Die elendesten und dümmsten Gerüchte haben sich später über die Ursache des Todes dieses edeln Weibes verbreitet, als ob es Gewissensbisse gewesen wären. Ich, der ich ihr Freund war, und sie kannte, weiß, daß sie das edelste, reinste Herz war, dessen ganzes Unglück darin bestand, daß es sich einer allzu überspannten Sentimentalität hingab. Soviel ich weiß, ist diese Geisteskrankheit auch erblich gewesen, und sie war nicht die Einzige in ihrer Familie, die daran litt.

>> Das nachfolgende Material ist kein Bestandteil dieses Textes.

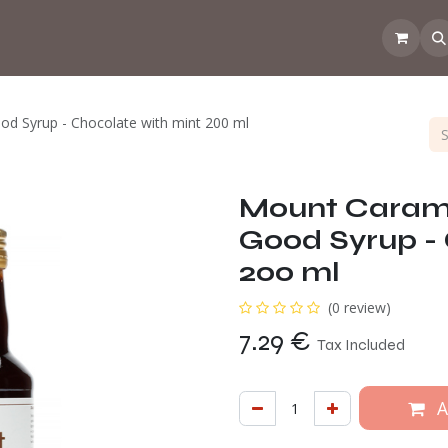
 the CoffeeNose👃
Amsterdam Coffee Lab
How does the webs
d Syrup - Chocolate with mint 200 ml
Mount Carame
Good Syrup - 
200 ml
(0 review)
7.29
€
Tax Included
A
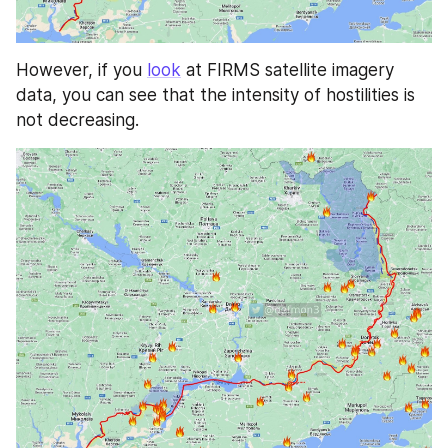
However, if you 
look
 at FIRMS satellite imagery 
data, you can see that the intensity of hostilities is 
not decreasing.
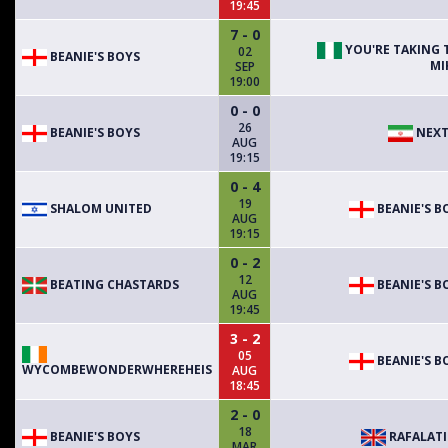
19:45
7 - 0
YOU'RE TAKING 
02
BEANIE'S BOYS
MI
SEP
19:00
0 - 0
26
BEANIE'S BOYS
NEXT
AUG
19:15
0 - 4
19
SHALOM UNITED
BEANIE'S B
AUG
19:15
0 - 2
12
BEATING CHASTARDS
BEANIE'S B
AUG
19:45
3 - 2
05
BEANIE'S B
WYCOMBEWONDERWHEREHEIS
AUG
18:45
2 - 0
18
BEANIE'S BOYS
RAFALAT
MAR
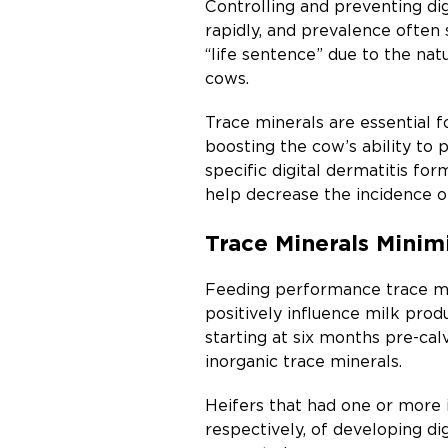
Controlling and preventing digi
rapidly, and prevalence often 
“life sentence” due to the nat
cows.
Trace minerals are essential 
boosting the cow’s ability to 
specific digital dermatitis for
help decrease the incidence o
Trace Minerals Minimi
Feeding performance trace mine
positively influence milk pro
starting at six months pre-c
inorganic trace minerals.
Heifers that had one or more 
respectively, of developing dig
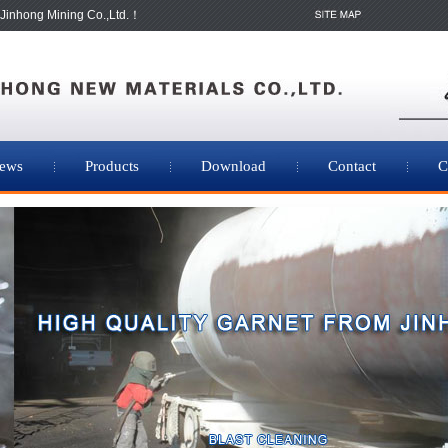
Jinhong Mining Co.,Ltd.！
ews
Products
Download
Contact
C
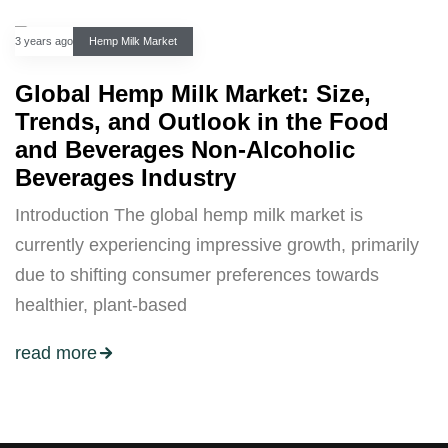
3 years ago
Hemp Milk Market
Global Hemp Milk Market: Size,
Trends, and Outlook in the Food
and Beverages Non-Alcoholic
Beverages Industry
Introduction The global hemp milk market is
currently experiencing impressive growth, primarily
due to shifting consumer preferences towards
healthier, plant-based
read more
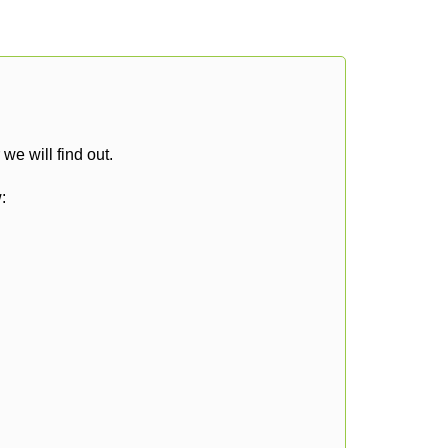
e will find out.
:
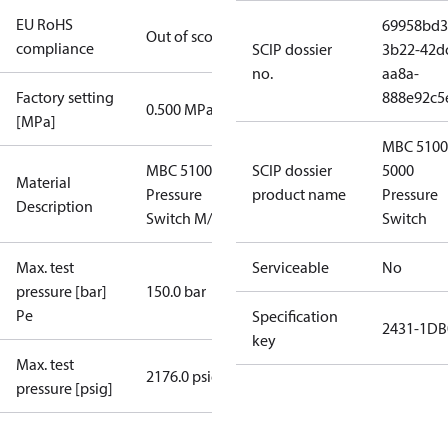
EU RoHS
69958bd3
Out of scope
compliance
SCIP dossier
3b22-42d
no.
aa8a-
Factory setting
888e92c5
0.500 MPa
[MPa]
MBC 5100
MBC 5100
SCIP dossier
5000
Material
Pressure
product name
Pressure
Description
Switch M/32
Switch
Max. test
Serviceable
No
pressure [bar]
150.0 bar
Pe
Specification
2431-1DB
key
Max. test
2176.0 psig
pressure [psig]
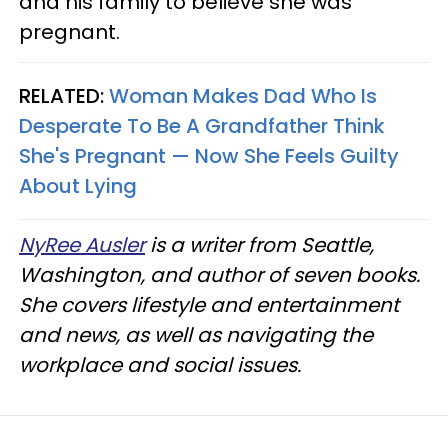
and his family to believe she was
pregnant.
RELATED:
Woman Makes Dad Who Is
Desperate To Be A Grandfather Think
She's Pregnant — Now She Feels Guilty
About Lying
NyRee Ausler
is a writer from Seattle,
Washington, and author of seven books.
She covers lifestyle and entertainment
and news, as well as navigating the
workplace and social issues.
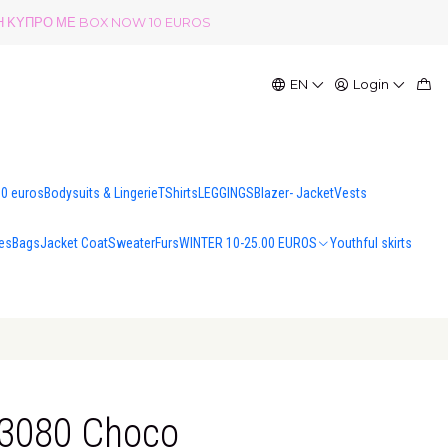
ΟΛΗ ΚΥΠΡΟ ΜΕ BOX NOW 10 EUROS
EN
Login
00 euros
Bodysuits & Lingerie
TShirts
LEGGINGS
Blazer- Jacket
Vests
es
Bags
Jacket Coat
Sweater
Furs
WINTER 10-25.00 EUROS
Youthful skirts
13080 Choco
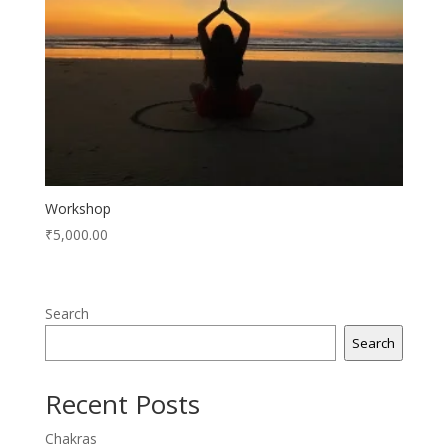
Workshop
₹
5,000.00
Search
Search
Recent Posts
Chakras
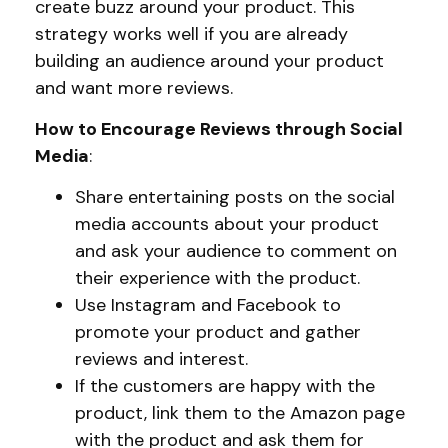
create buzz around your product. This
strategy works well if you are already
building an audience around your product
and want more reviews.
How to Encourage Reviews through Social
Media
:
Share entertaining posts on the social
media accounts about your product
and ask your audience to comment on
their experience with the product.
Use Instagram and Facebook to
promote your product and gather
reviews and interest.
If the customers are happy with the
product, link them to the Amazon page
with the product and ask them for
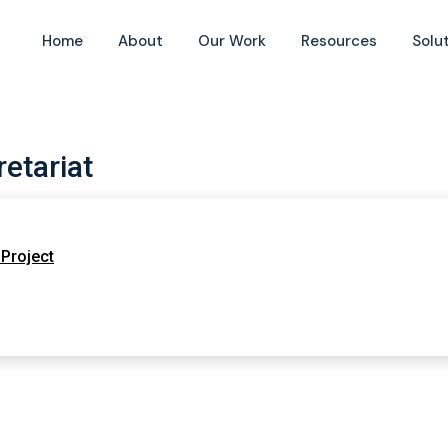
Home
About
Our Work
Resources
Solu
etariat
Project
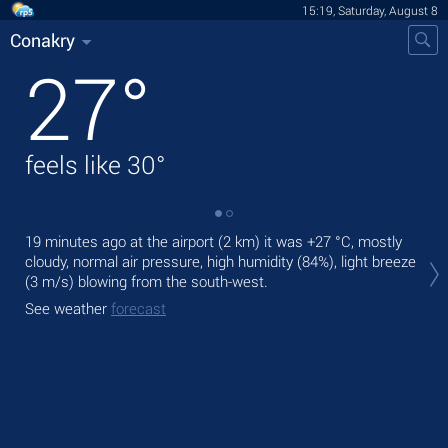
15:19, Saturday, August 8
Conakry
27
°
feels like
30
°
19 minutes ago at the airport (2 km) it was
+27 °C
, mostly
Tod
cloudy, normal air pressure, high humidity (84%), light breeze
Tom
(3 m/s)
blowing from the south-west.
See
See weather
forecast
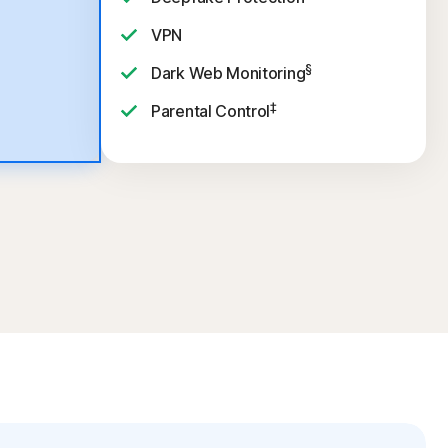
VPN
§
Dark Web Monitoring
‡
Parental Control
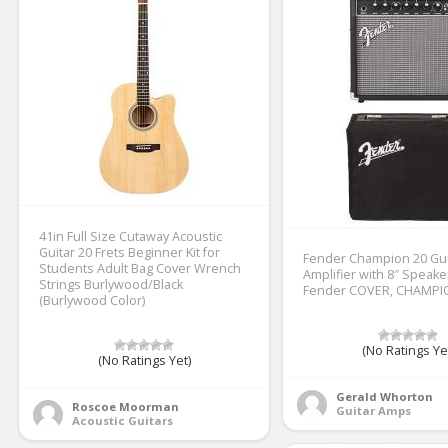
41in Full Size Cutaway Acoustic
Guitar 20 Frets Beginner Kit for
Fender Champion 20 Gui
Students Adult Bag Cover Wrench
Amplifier with 8″ Speake
Strings Burlywood/Black
Fender COVER, CHAMPI
(Burlywood Color)
(No Ratings Ye
(No Ratings Yet)
Gerald Whorton
Roscoe Moorman
Guitar Amps
Acoustic Guitars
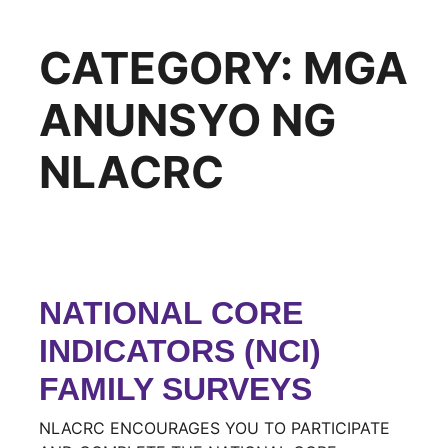
CATEGORY:
MGA
ANUNSYO NG
NLACRC
NATIONAL CORE
INDICATORS (NCI)
FAMILY SURVEYS
NLACRC ENCOURAGES YOU TO PARTICIPATE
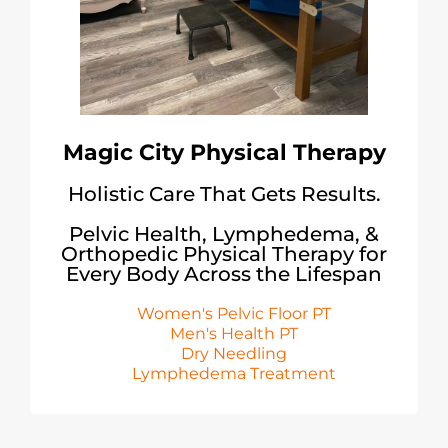
Magic City Physical Therapy
Holistic Care That Gets Results.
Pelvic Health, Lymphedema, &
Orthopedic Physical Therapy for
Every Body Across the Lifespan
Women's Pelvic Floor PT
Men's Health PT
Dry Needling
Lymphedema Treatment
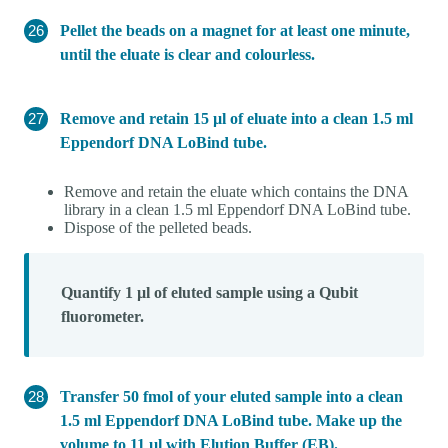
Pellet the beads on a magnet for at least one minute,
until the eluate is clear and colourless.
Remove and retain 15 µl of eluate into a clean 1.5 ml
Eppendorf DNA LoBind tube.
Remove and retain the eluate which contains the DNA
library in a clean 1.5 ml Eppendorf DNA LoBind tube.
Dispose of the pelleted beads.
Quantify 1 µl of eluted sample using a Qubit
fluorometer.
Transfer 50 fmol of your eluted sample into a clean
1.5 ml Eppendorf DNA LoBind tube. Make up the
volume to 11 µl with Elution Buffer (EB).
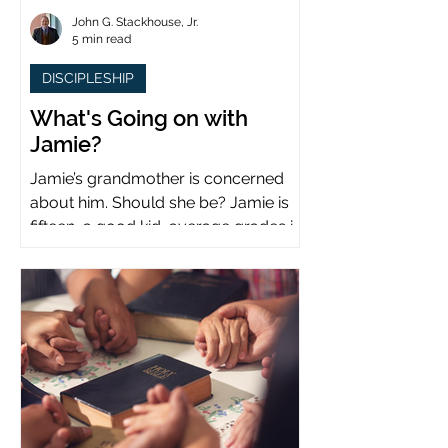
John G. Stackhouse, Jr.
5 min read
DISCIPLESHIP
What's Going on with
Jamie?
Jamie’s grandmother is concerned
about him. Should she be? Jamie is
fifteen, a good kid, average grades in
school, middle child...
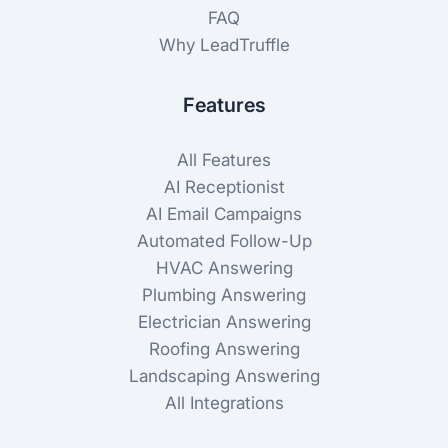
FAQ
Why LeadTruffle
Features
All Features
AI Receptionist
AI Email Campaigns
Automated Follow-Up
HVAC Answering
Plumbing Answering
Electrician Answering
Roofing Answering
Landscaping Answering
All Integrations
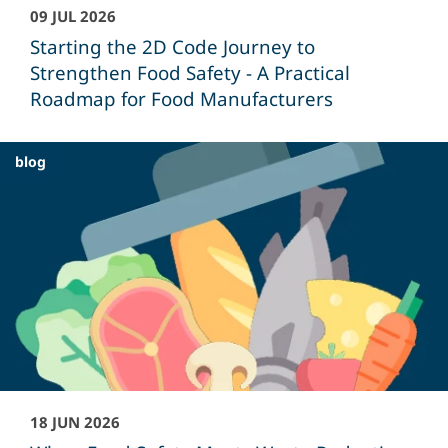
09 JUL 2026
Starting the 2D Code Journey to
Strengthen Food Safety - A Practical
Roadmap for Food Manufacturers
blog
18 JUN 2026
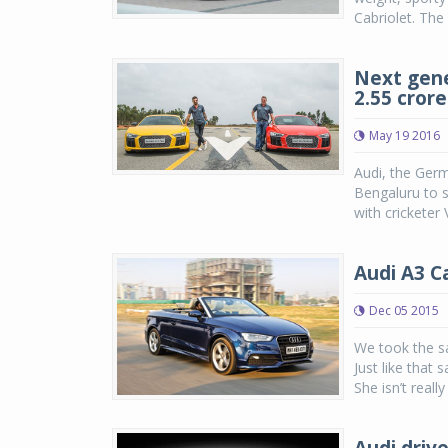
Cabriolet. The
Next gene
2.55 crore
May 19 2016
Audi, the Germ
Bengaluru to s
with cricketer
Audi A3 C
Dec 05 2015
We took the sa
Just like that 
She isn’t really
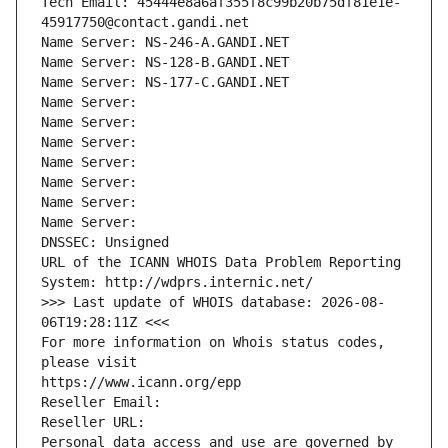
Tech Email: 45444e8a6af355f8c99b20b75df81e1e-
45917750@contact.gandi.net
Name Server: NS-246-A.GANDI.NET
Name Server: NS-128-B.GANDI.NET
Name Server: NS-177-C.GANDI.NET
Name Server: 
Name Server: 
Name Server: 
Name Server: 
Name Server: 
Name Server: 
Name Server: 
DNSSEC: Unsigned
URL of the ICANN WHOIS Data Problem Reporting 
System: http://wdprs.internic.net/
>>> Last update of WHOIS database: 2026-08-
06T19:28:11Z <<<
For more information on Whois status codes, 
please visit
https://www.icann.org/epp
Reseller Email: 
Reseller URL: 
Personal data access and use are governed by 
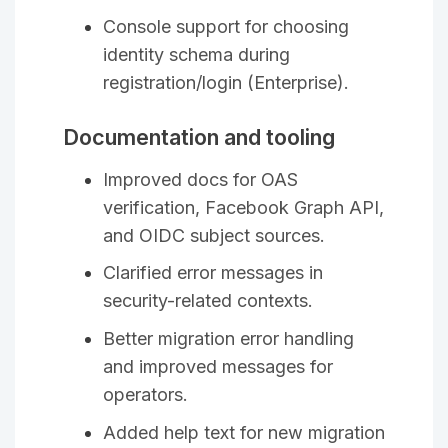
Console support for choosing
identity schema during
registration/login (Enterprise).
Documentation and tooling
Improved docs for OAS
verification, Facebook Graph API,
and OIDC subject sources.
Clarified error messages in
security-related contexts.
Better migration error handling
and improved messages for
operators.
Added help text for new migration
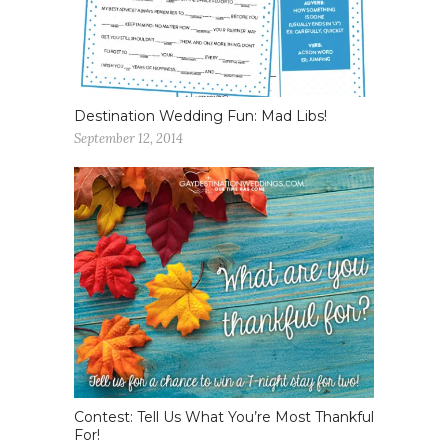
Destination Wedding Fun: Mad Libs!
September 12, 2014
Contest: Tell Us What You’re Most Thankful
For!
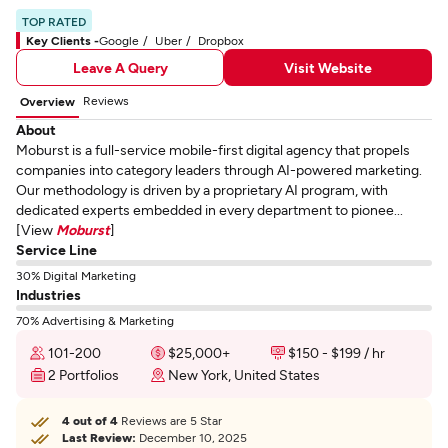
TOP RATED
Key Clients -
Google
Uber
Dropbox
Leave A Query
Visit Website
Reviews
Overview
About
Moburst is a full-service mobile-first digital agency that propels
companies into category leaders through AI-powered marketing.
Our methodology is driven by a proprietary AI program, with
dedicated experts embedded in every department to pionee...
[View
Moburst
]
Service Line
30% Digital Marketing
Industries
70% Advertising & Marketing
101-200
$25,000+
$150 - $199 / hr
2 Portfolios
New York, United States
4 out of 4
Reviews are 5 Star
Last Review:
December 10, 2025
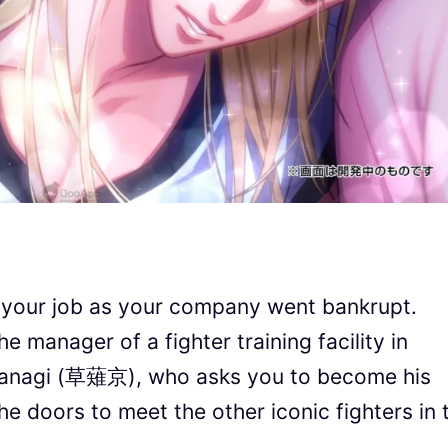
 your job as your company went bankrupt.
manager of a fighter training facility in
sanagi (草薙京), who asks you to become his
e doors to meet the other iconic fighters in 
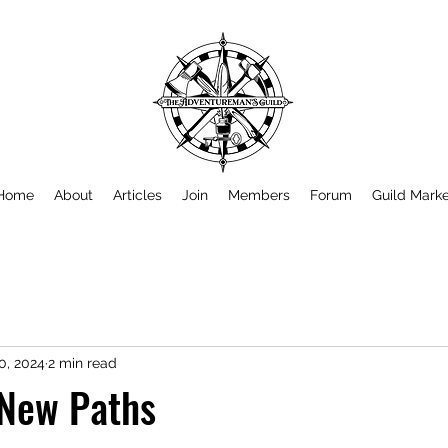
Home
About
Articles
Join
Members
Forum
Guild Mark
0, 2024
2 min read
 New Paths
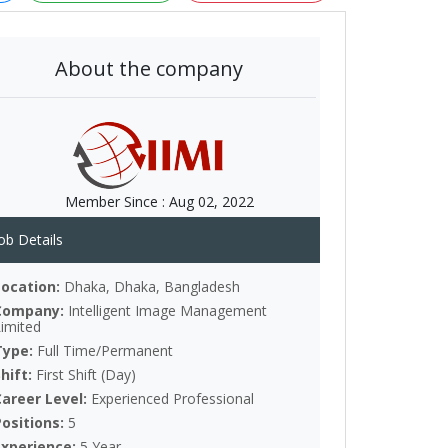
About the company
Member Since :
Aug 02, 2022
ob Details
Location:
Dhaka, Dhaka, Bangladesh
Company:
Intelligent Image Management
Limited
Type:
Full Time/Permanent
Shift:
First Shift (Day)
Career Level:
Experienced Professional
Positions:
5
Experience:
5 Year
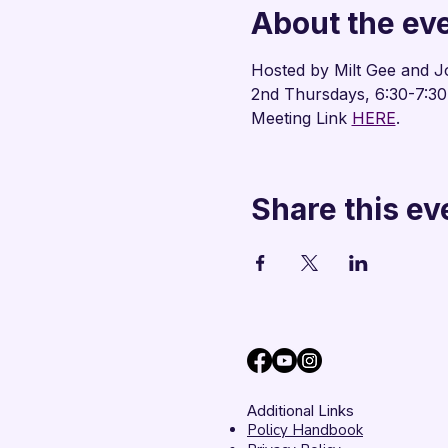
About the ev
Hosted by Milt Gee and J
2nd Thursdays, 6:30-7:3
Meeting Link 
HERE
.
Share this ev
Additional Links
Policy Handbook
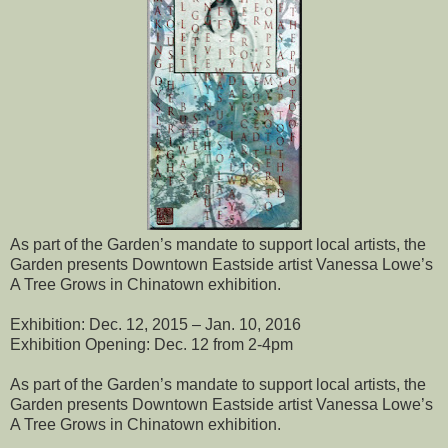
As part of the Garden’s mandate to support local artists, the
Garden presents Downtown Eastside artist Vanessa Lowe’s
A Tree Grows in Chinatown exhibition.
Exhibition: Dec. 12, 2015 – Jan. 10, 2016
Exhibition Opening: Dec. 12 from 2-4pm
As part of the Garden’s mandate to support local artists, the
Garden presents Downtown Eastside artist Vanessa Lowe’s
A Tree Grows in Chinatown exhibition.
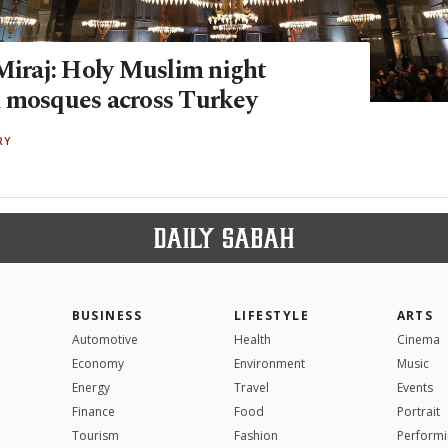
-Miraj: Holy Muslim night
 mosques across Turkey
RY
BUSINESS
LIFESTYLE
ARTS
Automotive
Health
Cinema
Economy
Environment
Music
Energy
Travel
Events
Finance
Food
Portrait
Tourism
Fashion
Performi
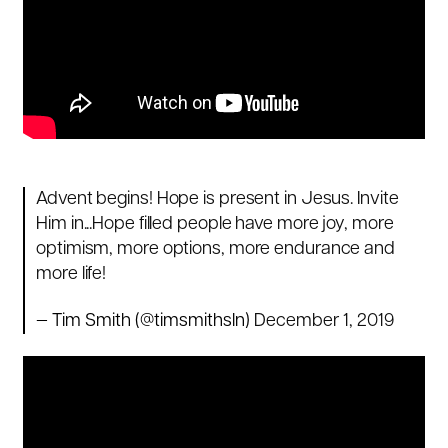
Advent begins! Hope is present in Jesus. Invite
Him in...Hope filled people have more joy, more
optimism, more options, more endurance and
more life!
— Tim Smith (@timsmithsln)
December 1, 2019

Vorbereitungen zur Königskrönung.
Im Sommer 1815 fand die Krönung auf Friedrichsberg statt. Ich schrieb ein Gedicht und ein Lied zu diesem vaterländischen Feste. In einer Audienz beim Könige bat ich ihn um die Erlaubniß, ihm das Gedicht vorlesen zu dürfen. Er gestattete es mir, stellte sich gerade vor mich hin, stützte sich auf seinen Säbel und blickte mich wie ein General an, der einen Rapport von seinem Adjutanten erwartet. Ich las, und merkte, daß es ihn rührte. Als ich an die Stelle kam:
„Wer hielt mit Vaterhand
Die grünen Inseln fest an Jotaland
Als rund Europa bebt'? Wer hat's gethan?
Er that es, Friederich, der echte Sohn von Dan!“
rollte eine Thräne aus seinem Auge herab, aber er verzog keine Miene, blieb in seiner militärischen Position und schlug mit der Hand nach der Thräne, als ob es eine Fliege gewesen sei, die sich auf seine Wange setzen wollte.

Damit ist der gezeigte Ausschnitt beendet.